| WHAT THIS TASK INVOLVES |
Format the entire listing below as a two-column CSV with the header columns rank and name. Give one row per line, with each field in double quotes and any line breaks inside a field replaced by spaces.

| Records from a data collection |
──────────
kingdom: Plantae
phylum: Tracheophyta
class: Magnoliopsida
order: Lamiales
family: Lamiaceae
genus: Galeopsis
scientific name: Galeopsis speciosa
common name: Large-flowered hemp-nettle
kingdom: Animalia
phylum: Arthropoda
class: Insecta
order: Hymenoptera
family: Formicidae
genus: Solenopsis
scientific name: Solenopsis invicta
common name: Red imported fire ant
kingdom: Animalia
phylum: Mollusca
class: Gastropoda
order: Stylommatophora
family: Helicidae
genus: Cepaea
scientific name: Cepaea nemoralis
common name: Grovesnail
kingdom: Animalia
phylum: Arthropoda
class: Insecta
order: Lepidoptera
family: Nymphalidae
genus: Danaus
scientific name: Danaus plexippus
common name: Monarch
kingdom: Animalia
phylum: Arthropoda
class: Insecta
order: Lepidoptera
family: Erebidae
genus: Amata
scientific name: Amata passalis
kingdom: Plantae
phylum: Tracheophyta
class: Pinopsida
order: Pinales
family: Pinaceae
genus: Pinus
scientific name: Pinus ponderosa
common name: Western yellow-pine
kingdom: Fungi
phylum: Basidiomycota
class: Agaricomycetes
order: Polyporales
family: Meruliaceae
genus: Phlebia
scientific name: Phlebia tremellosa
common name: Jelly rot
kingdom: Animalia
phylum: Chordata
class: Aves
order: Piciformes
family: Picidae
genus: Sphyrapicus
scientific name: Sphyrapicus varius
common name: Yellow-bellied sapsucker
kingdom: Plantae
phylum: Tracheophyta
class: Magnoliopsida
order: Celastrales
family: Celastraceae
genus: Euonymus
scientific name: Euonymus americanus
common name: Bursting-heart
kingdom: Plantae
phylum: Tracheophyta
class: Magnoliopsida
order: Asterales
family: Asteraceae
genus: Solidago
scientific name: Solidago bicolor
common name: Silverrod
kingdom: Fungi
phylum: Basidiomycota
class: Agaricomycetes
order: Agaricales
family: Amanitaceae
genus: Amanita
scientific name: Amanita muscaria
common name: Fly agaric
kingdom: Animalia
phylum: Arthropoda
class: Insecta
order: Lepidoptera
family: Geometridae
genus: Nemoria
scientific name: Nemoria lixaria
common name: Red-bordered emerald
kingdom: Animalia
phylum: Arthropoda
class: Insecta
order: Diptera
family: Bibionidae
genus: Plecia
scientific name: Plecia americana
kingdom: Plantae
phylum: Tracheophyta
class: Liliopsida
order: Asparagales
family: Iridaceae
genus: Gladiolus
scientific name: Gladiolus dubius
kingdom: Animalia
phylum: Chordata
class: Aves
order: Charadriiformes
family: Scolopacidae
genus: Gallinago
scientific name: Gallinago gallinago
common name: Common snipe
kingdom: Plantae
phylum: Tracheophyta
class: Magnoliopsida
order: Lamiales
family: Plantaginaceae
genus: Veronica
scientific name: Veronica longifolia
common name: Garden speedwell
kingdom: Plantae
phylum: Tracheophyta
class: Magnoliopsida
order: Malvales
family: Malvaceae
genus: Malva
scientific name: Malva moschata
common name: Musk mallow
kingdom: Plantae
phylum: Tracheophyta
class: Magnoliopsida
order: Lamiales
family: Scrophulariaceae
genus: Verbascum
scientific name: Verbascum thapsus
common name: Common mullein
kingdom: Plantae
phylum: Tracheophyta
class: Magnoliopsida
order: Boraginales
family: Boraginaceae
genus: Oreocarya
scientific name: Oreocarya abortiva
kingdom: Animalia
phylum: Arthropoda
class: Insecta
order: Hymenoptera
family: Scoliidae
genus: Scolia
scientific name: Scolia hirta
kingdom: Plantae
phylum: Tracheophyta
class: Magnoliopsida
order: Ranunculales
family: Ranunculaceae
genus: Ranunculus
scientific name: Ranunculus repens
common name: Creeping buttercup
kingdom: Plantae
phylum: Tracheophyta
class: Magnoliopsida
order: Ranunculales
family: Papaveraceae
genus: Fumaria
──────────
| RESULT FOR THIS TASK |
rank,name
"kingdom:","Plantae"
"phylum:","Tracheophyta"
"class:","Magnoliopsida"
"order:","Lamiales"
"family:","Lamiaceae"
"genus:","Galeopsis"
"scientific name:","Galeopsis speciosa"
"common name:","Large-flowered hemp-nettle"
"kingdom:","Animalia"
"phylum:","Arthropoda"
"class:","Insecta"
"order:","Hymenoptera"
"family:","Formicidae"
"genus:","Solenopsis"
"scientific name:","Solenopsis invicta"
"common name:","Red imported fire ant"
"kingdom:","Animalia"
"phylum:","Mollusca"
"class:","Gastropoda"
"order:","Stylommatophora"
"family:","Helicidae"
"genus:","Cepaea"
"scientific name:","Cepaea nemoralis"
"common name:","Grovesnail"
"kingdom:","Animalia"
"phylum:","Arthropoda"
"class:","Insecta"
"order:","Lepidoptera"
"family:","Nymphalidae"
"genus:","Danaus"
"scientific name:","Danaus plexippus"
"common name:","Monarch"
"kingdom:","Animalia"
"phylum:","Arthropoda"
"class:","Insecta"
"order:","Lepidoptera"
"family:","Erebidae"
"genus:","Amata"
"scientific name:","Amata passalis"
"kingdom:","Plantae"
"phylum:","Tracheophyta"
"class:","Pinopsida"
"order:","Pinales"
"family:","Pinaceae"
"genus:","Pinus"
"scientific name:","Pinus ponderosa"
"common name:","Western yellow-pine"
"kingdom:","Fungi"
"phylum:","Basidiomycota"
"class:","Agaricomycetes"
"order:","Polyporales"
"family:","Meruliaceae"
"genus:","Phlebia"
"scientific name:","Phlebia tremellosa"
"common name:","Jelly rot"
"kingdom:","Animalia"
"phylum:","Chordata"
"class:","Aves"
"order:","Piciformes"
"family:","Picidae"
"genus:","Sphyrapicus"
"scientific name:","Sphyrapicus varius"
"common name:","Yellow-bellied sapsucker"
"kingdom:","Plantae"
"phylum:","Tracheophyta"
"class:","Magnoliopsida"
"order:","Celastrales"
"family:","Celastraceae"
"genus:","Euonymus"
"scientific name:","Euonymus americanus"
"common name:","Bursting-heart"
"kingdom:","Plantae"
"phylum:","Tracheophyta"
"class:","Magnoliopsida"
"order:","Asterales"
"family:","Asteraceae"
"genus:","Solidago"
"scientific name:","Solidago bicolor"
"common name:","Silverrod"
"kingdom:","Fungi"
"phylum:","Basidiomycota"
"class:","Agaricomycetes"
"order:","Agaricales"
"family:","Amanitaceae"
"genus:","Amanita"
"scientific name:","Amanita muscaria"
"common name:","Fly agaric"
"kingdom:","Animalia"
"phylum:","Arthropoda"
"class:","Insecta"
"order:","Lepidoptera"
"family:","Geometridae"
"genus:","Nemoria"
"scientific name:","Nemoria lixaria"
"common name:","Red-bordered emerald"
"kingdom:","Animalia"
"phylum:","Arthropoda"
"class:","Insecta"
"order:","Diptera"
"family:","Bibionidae"
"genus:","Plecia"
"scientific name:","Plecia americana"
"kingdom:","Plantae"
"phylum:","Tracheophyta"
"class:","Liliopsida"
"order:","Asparagales"
"family:","Iridaceae"
"genus:","Gladiolus"
"scientific name:","Gladiolus dubius"
"kingdom:","Animalia"
"phylum:","Chordata"
"class:","Aves"
"order:","Charadriiformes"
"family:","Scolopacidae"
"genus:","Gallinago"
"scientific name:","Gallinago gallinago"
"common name:","Common snipe"
"kingdom:","Plantae"
"phylum:","Tracheophyta"
"class:","Magnoliopsida"
"order:","Lamiales"
"family:","Plantaginaceae"
"genus:","Veronica"
"scientific name:","Veronica longifolia"
"common name:","Garden speedwell"
"kingdom:","Plantae"
"phylum:","Tracheophyta"
"class:","Magnoliopsida"
"order:","Malvales"
"family:","Malvaceae"
"genus:","Malva"
"scientific name:","Malva moschata"
"common name:","Musk mallow"
"kingdom:","Plantae"
"phylum:","Tracheophyta"
"class:","Magnoliopsida"
"order:","Lamiales"
"family:","Scrophulariaceae"
"genus:","Verbascum"
"scientific name:","Verbascum thapsus"
"common name:","Common mullein"
"kingdom:","Plantae"
"phylum:","Tracheophyta"
"class:","Magnoliopsida"
"order:","Boraginales"
"family:","Boraginaceae"
"genus:","Oreocarya"
"scientific name:","Oreocarya abortiva"
"kingdom:","Animalia"
"phylum:","Arthropoda"
"class:","Insecta"
"order:","Hymenoptera"
"family:","Scoliidae"
"genus:","Scolia"
"scientific name:","Scolia hirta"
"kingdom:","Plantae"
"phylum:","Tracheophyta"
"class:","Magnoliopsida"
"order:","Ranunculales"
"family:","Ranunculaceae"
"genus:","Ranunculus"
"scientific name:","Ranunculus repens"
"common name:","Creeping buttercup"
"kingdom:","Plantae"
"phylum:","Tracheophyta"
"class:","Magnoliopsida"
"order:","Ranunculales"
"family:","Papaveraceae"
"genus:","Fumaria"